**TO DO**
Only the lines from the start of the data to the line containing "Skip to main content", both included, should be output, exactly and without pictures.

————————

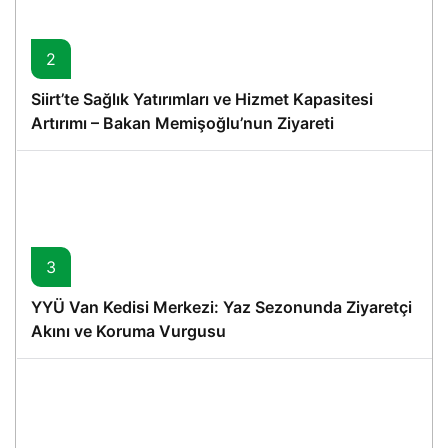
2
Siirt’te Sağlık Yatırımları ve Hizmet Kapasitesi
Artırımı – Bakan Memişoğlu’nun Ziyareti
3
YYÜ Van Kedisi Merkezi: Yaz Sezonunda Ziyaretçi
Akını ve Koruma Vurgusu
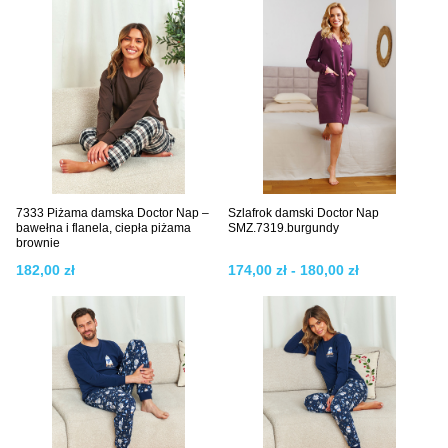
7333 Piżama damska Doctor Nap –
Szlafrok damski Doctor Nap
bawełna i flanela, ciepła piżama
SMZ.7319.burgundy
brownie
182,00 zł
174,00 zł - 180,00 zł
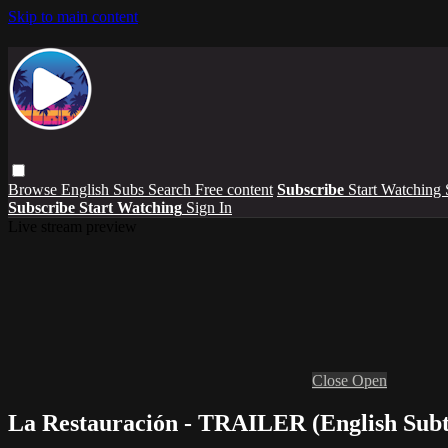
Skip to main content
Browse
English Subs
Search
Free content
Subscribe
Start Watching
Subscribe
Start Watching
Sign In
Live stream preview
Close
Open
La Restauración - TRAILER (English Subti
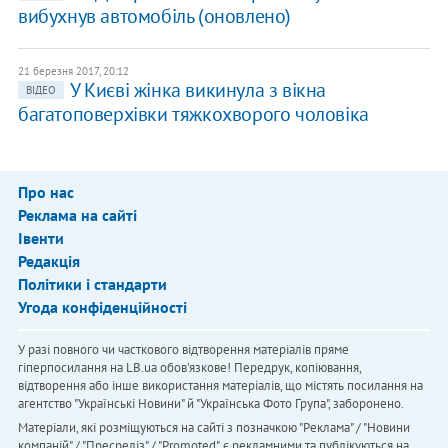
вибухнув автомобіль (оновлено)
21 березня 2017, 20:12
У Києві жінка викинула з вікна
ВІДЕО
багатоповерхівки тяжкохворого чоловіка
Про нас
Реклама на сайті
Івенти
Редакція
Політики і стандарти
Угода конфіденційності
У разі повного чи часткового відтворення матеріалів пряме
гіперпосилання на LB.ua обов'язкове! Передрук, копіювання,
відтворення або інше використання матеріалів, що містять посилання на
агентство "Українськi Новини" й "Українська Фото Група", заборонено.
Матеріали, які розміщуються на сайті з позначкою "Реклама" / "Новини
компаній" / "Пресреліз" / "Promoted", є рекламними та публікуються на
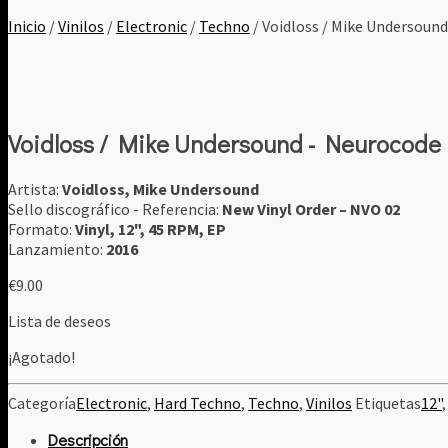
Inicio
/
Vinilos
/
Electronic
/
Techno
/ Voidloss / Mike Undersoun
Voidloss / Mike Undersound - Neurocode
Artista:
Voidloss, Mike Undersound
Sello discográfico - Referencia:
New Vinyl Order ‎– NVO 02
Formato:
Vinyl, 12", 45 RPM, EP
Lanzamiento:
2016
€
9.00
Lista de deseos
¡Agotado!
Categoría
Electronic
,
Hard Techno
,
Techno
,
Vinilos
Etiquetas
12"
Descripción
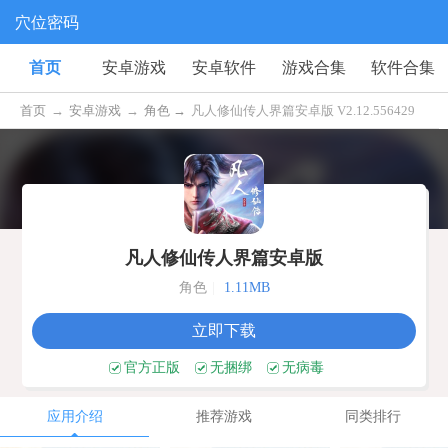
穴位密码
首页
安卓游戏
安卓软件
游戏合集
软件合集
首页
→
安卓游戏
→
角色 →
凡人修仙传人界篇安卓版 V2.12.556429
凡人修仙传人界篇安卓版
角色
|
1.11MB
立即下载
官方正版
无捆绑
无病毒
应用介绍
推荐游戏
同类排行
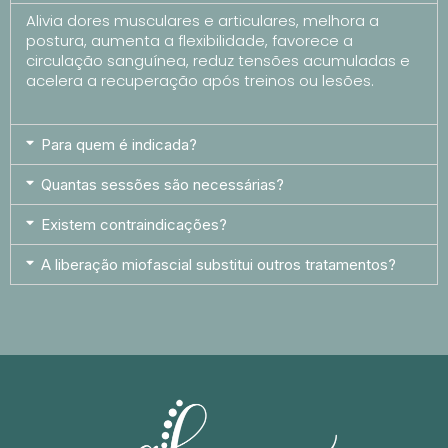
Alivia dores musculares e articulares, melhora a
postura, aumenta a flexibilidade, favorece a
circulação sanguínea, reduz tensões acumuladas e
acelera a recuperação após treinos ou lesões.
Para quem é indicada?
Quantas sessões são necessárias?
Existem contraindicações?
A liberação miofascial substitui outros tratamentos?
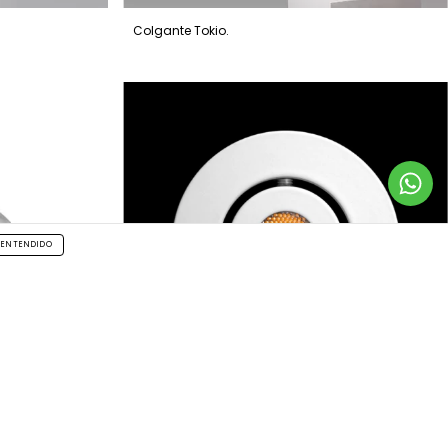
Colgante Tokio.
ENTENDIDO
EMBUTIDO BRIKO N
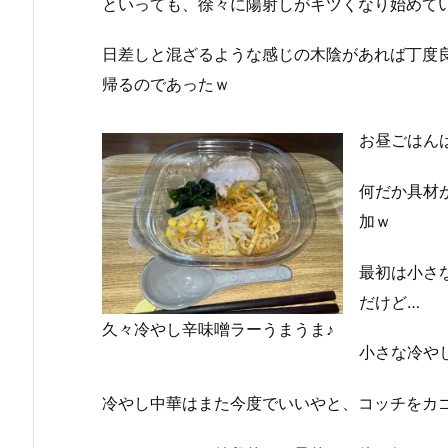
といっても、徐々に陽射しがキツくなり始めている感
日差しと混ざるような感じの木陰があれば丁度
帰るのであったｗ
お昼ごはん
何だか具材
加ｗ
最初は小さ
だけど…
久々冷やし辛味噌ラーうまうま♪
小さな冷や
冷やし中華はまた今度でいいやと、コッチをカ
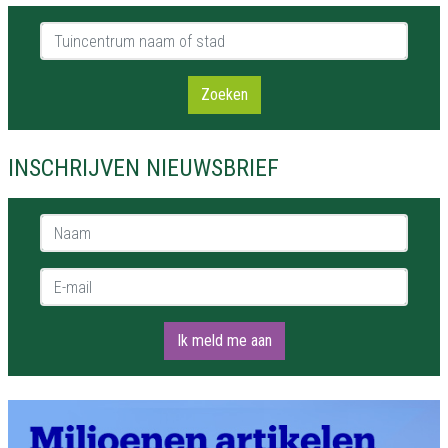
Tuincentrum naam of stad
Zoeken
INSCHRIJVEN NIEUWSBRIEF
Naam *
E-mail *
Ik meld me aan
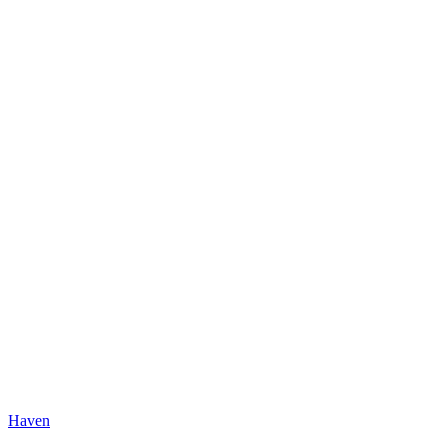
Haven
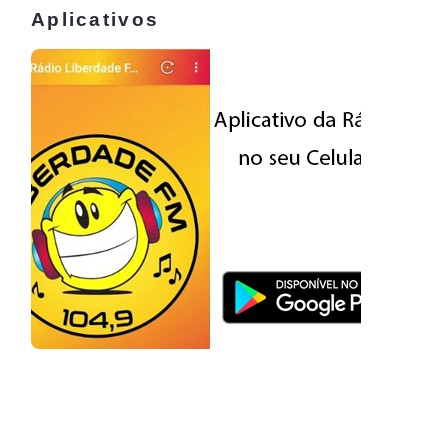
Aplicativos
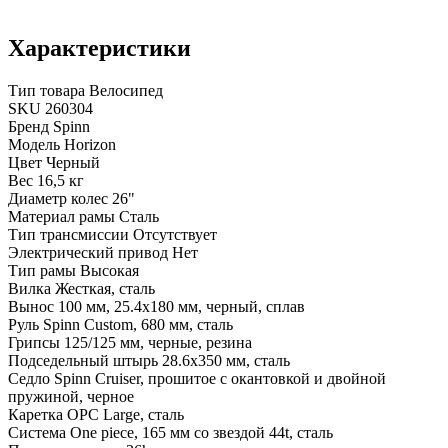
Характеристики
Тип товара
Велосипед
SKU
260304
Бренд
Spinn
Модель
Horizon
Цвет
Черный
Вес
16,5 кг
Диаметр колес
26"
Материал рамы
Сталь
Тип трансмиссии
Отсутствует
Электрический привод
Нет
Тип рамы
Высокая
Вилка
Жесткая, сталь
Вынос
100 мм, 25.4x180 мм, черный, сплав
Руль
Spinn Custom, 680 мм, сталь
Грипсы
125/125 мм, черные, резина
Подседельный штырь
28.6х350 мм, сталь
Седло
Spinn Cruiser, прошитое с окантовкой и двойной
пружиной, черное
Каретка
OPC Large, сталь
Система
One piece, 165 мм со звездой 44t, сталь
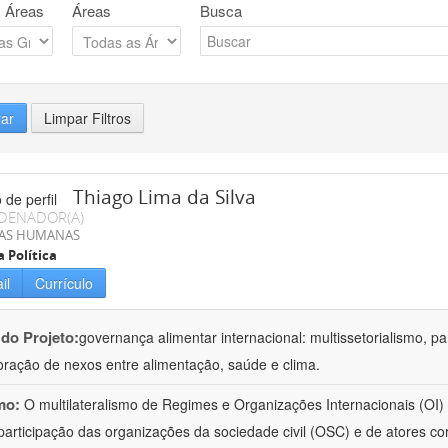
 Áreas
Áreas
Busca
rar
Limpar Filtros
Thiago Lima da Silva
DENADOR(A)
IAS HUMANAS
a Política
il
Currículo
 do Projeto:
governança alimentar internacional: multissetorialismo, pa
oração de nexos entre alimentação, saúde e clima.
mo:
O multilateralismo de Regimes e Organizações Internacionais (OI) 
participação das organizações da sociedade civil (OSC) e de atores c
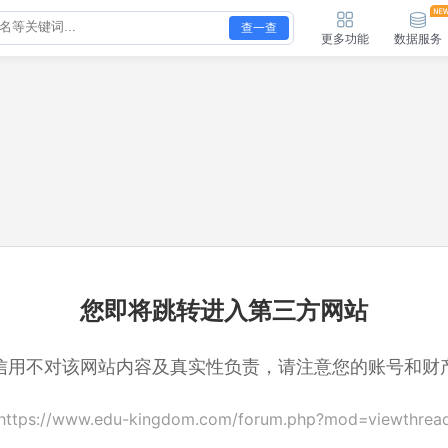
查一查
更多功能
数据服务
您即将跳转进入第三方网站
信用不对该网站内容及真实性负责，请注意您的账号和财
https://www.edu-kingdom.com/forum.php?mod=viewthrea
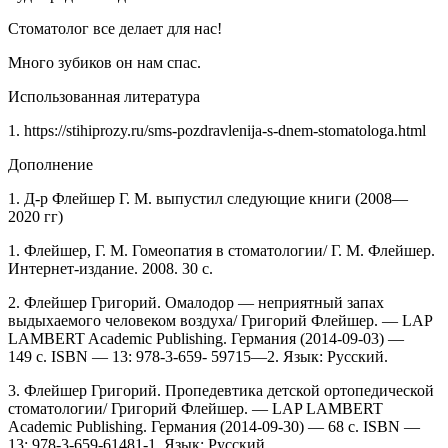
Стоматолог все делает для нас!
Много зубиков он нам спас.
Использованная литература
1. https://stihiprozy.ru/sms-pozdravlenija-s-dnem-stomatologa.html
Дополнение
1. Д-р Флейшер Г. М. выпустил следующие книги (2008—
2020 гг)
1. Флейшер, Г. М. Гомеопатия в стоматологии/ Г. М. Флейшер.
Интернет-издание. 2008. 30 с.
2. Флейшер Григорий. Омалодор — неприятный запах
выдыхаемого человеком воздуха/ Григорий Флейшер. — LAP
LAMBERT Academic Publishing. Германия (2014-09-03) —
149 с. ISBN — 13: 978-3-659- 59715—2. Язык: Русский.
3. Флейшер Григорий. Пропедевтика детской ортопедической
стоматологии/ Григорий Флейшер. — LAP LAMBERT
Academic Publishing. Германия (2014-09-30) — 68 с. ISBN —
13: 978-3-659-61481-1. Язык: Русский.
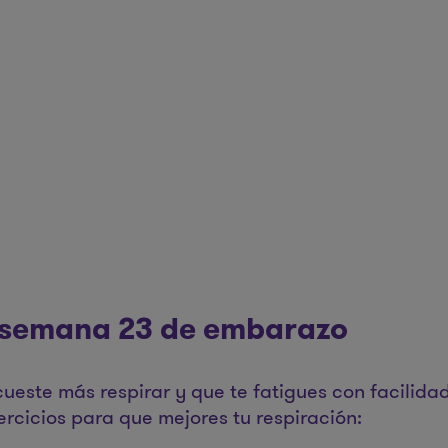
 semana 23 de embarazo
este más respirar y que te fatigues con facilidad
rcicios para que mejores tu respiración:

————————

**RESPONSE TO THIS TASK**
2
Siirt’te Sağlık Yatırımları ve Hizmet Kapasitesi
Artırımı – Bakan Memişoğlu’nun Ziyareti
3
YYÜ Van Kedisi Merkezi: Yaz Sezonunda Ziyaretçi
Akını ve Koruma Vurgusu
7333 Piżama damska Doctor Nap –
Szlafrok damski Doctor Nap
bawełna i flanela, ciepła piżama
SMZ.7319.burgundy
brownie
182,00 zł
174,00 zł - 180,00 zł
Skip to main content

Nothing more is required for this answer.